* Entries shown
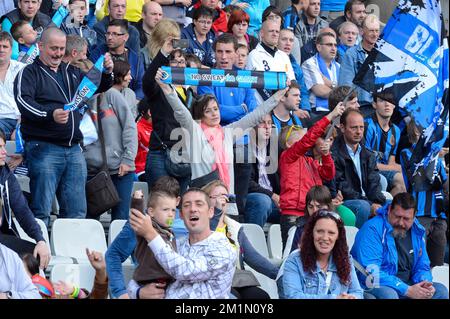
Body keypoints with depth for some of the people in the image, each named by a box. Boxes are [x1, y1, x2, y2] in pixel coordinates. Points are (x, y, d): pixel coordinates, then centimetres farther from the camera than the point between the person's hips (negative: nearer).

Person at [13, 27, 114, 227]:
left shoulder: (72, 73, 19)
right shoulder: (29, 73, 0)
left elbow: (98, 87, 25)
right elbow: (23, 102, -16)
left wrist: (107, 73, 3)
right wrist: (50, 114, -33)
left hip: (73, 149, 6)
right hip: (44, 149, -6)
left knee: (76, 212, 8)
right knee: (41, 211, -7)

* Directions
Only the records, copied exactly and free of pictures, belong in the answer.

* Written reply
Body keypoints with depth for some of the people in the image, each named by a box. Boxes are [x1, y1, x2, y2] in pixel coordinates. Points are (x, y, d): pixel coordinates, then centimetres farther from the camera than the point between the person's hips (negative: nearer).

Person at [13, 27, 114, 227]:
left shoulder: (72, 73, 19)
right shoulder: (29, 73, 0)
left elbow: (98, 87, 25)
right elbow: (23, 102, -16)
left wrist: (107, 73, 3)
right wrist: (50, 114, -33)
left hip: (73, 149, 6)
right hip: (44, 149, -6)
left knee: (76, 212, 8)
right knee: (41, 211, -7)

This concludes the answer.